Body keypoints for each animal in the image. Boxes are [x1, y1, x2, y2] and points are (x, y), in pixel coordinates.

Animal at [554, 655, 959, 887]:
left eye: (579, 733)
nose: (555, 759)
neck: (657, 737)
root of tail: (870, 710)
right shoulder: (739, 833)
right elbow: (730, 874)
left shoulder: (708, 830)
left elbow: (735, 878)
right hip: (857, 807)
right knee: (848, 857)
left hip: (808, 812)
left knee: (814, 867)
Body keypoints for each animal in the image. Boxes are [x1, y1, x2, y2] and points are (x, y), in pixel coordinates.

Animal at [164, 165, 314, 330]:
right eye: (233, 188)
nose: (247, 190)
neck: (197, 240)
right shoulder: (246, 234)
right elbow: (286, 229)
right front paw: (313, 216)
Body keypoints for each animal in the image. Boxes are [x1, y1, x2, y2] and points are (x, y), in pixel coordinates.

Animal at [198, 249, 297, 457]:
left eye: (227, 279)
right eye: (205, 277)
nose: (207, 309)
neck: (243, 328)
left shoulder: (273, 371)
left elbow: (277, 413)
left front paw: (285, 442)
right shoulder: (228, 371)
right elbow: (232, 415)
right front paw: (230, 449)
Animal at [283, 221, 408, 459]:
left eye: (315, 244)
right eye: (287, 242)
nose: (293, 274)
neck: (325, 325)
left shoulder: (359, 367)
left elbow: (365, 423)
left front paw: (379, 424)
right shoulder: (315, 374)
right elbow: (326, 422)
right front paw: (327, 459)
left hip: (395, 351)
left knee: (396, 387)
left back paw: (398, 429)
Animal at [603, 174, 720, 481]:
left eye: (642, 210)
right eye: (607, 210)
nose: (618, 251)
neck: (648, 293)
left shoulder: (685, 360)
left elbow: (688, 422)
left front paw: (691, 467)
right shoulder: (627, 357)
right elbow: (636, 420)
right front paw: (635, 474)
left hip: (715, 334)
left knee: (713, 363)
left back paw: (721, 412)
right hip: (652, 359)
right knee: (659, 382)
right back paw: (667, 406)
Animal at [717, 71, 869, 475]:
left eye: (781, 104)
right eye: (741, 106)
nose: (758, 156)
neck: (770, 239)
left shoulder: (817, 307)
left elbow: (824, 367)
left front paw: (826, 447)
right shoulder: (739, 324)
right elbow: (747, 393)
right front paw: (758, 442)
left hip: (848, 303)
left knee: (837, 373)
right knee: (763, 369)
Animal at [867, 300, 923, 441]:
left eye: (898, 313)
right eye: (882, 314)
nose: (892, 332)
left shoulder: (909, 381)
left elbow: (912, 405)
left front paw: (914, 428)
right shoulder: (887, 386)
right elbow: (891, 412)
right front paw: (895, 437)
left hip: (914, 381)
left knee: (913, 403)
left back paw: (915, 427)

***

Copy range, inclusive: the line holding "left shoulder: (273, 371)" to the line holding "left elbow: (365, 423)". Reproduce exactly those lines of the records above and no others.

left shoulder: (273, 371)
left elbow: (277, 413)
left front paw: (285, 442)
right shoulder: (228, 371)
right elbow: (232, 415)
right front paw: (230, 449)
Animal at [283, 221, 408, 459]:
left eye: (315, 244)
right eye: (287, 242)
nose: (293, 274)
neck: (325, 325)
left shoulder: (359, 367)
left elbow: (365, 423)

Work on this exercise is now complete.